• EXERCISE DETAILS
In the records below, count every line where the string "ankle" appears, and reply with the count only.

(Beginning of RECORDS FOR PROCESSING)

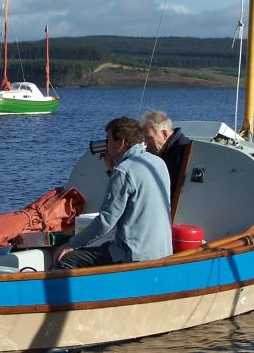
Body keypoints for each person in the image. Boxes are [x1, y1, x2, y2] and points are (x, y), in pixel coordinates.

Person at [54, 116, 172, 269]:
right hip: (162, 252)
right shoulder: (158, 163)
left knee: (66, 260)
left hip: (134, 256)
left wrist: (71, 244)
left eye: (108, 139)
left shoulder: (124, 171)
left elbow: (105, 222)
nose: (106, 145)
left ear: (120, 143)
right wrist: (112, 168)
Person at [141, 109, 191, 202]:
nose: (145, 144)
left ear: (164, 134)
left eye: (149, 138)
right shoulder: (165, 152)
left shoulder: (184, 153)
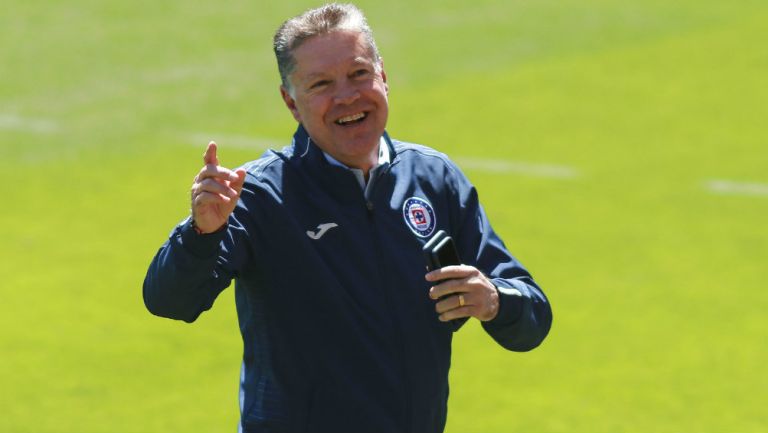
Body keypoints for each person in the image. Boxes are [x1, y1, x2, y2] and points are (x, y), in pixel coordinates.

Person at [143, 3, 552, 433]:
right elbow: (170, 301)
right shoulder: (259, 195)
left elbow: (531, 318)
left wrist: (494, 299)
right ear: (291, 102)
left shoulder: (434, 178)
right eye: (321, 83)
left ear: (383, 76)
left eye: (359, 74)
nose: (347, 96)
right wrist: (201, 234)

(End of RECORDS FOR PROCESSING)
(Beginning of RECORDS FOR PROCESSING)

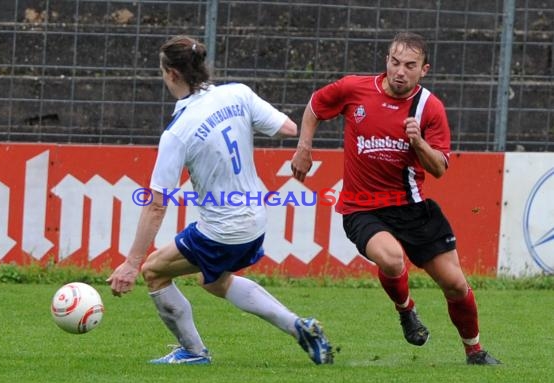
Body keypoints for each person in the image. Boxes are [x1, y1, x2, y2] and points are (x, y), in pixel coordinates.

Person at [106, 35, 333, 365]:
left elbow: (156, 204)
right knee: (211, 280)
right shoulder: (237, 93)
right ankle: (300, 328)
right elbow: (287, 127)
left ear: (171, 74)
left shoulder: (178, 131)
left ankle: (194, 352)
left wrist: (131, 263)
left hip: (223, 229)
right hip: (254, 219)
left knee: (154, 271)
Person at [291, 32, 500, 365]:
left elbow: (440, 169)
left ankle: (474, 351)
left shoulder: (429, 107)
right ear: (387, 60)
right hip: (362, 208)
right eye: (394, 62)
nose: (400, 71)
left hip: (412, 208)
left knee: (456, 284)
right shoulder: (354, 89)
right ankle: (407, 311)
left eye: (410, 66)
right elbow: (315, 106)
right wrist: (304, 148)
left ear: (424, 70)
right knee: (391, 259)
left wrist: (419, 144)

(End of RECORDS FOR PROCESSING)

• COMPLETED EXERCISE
4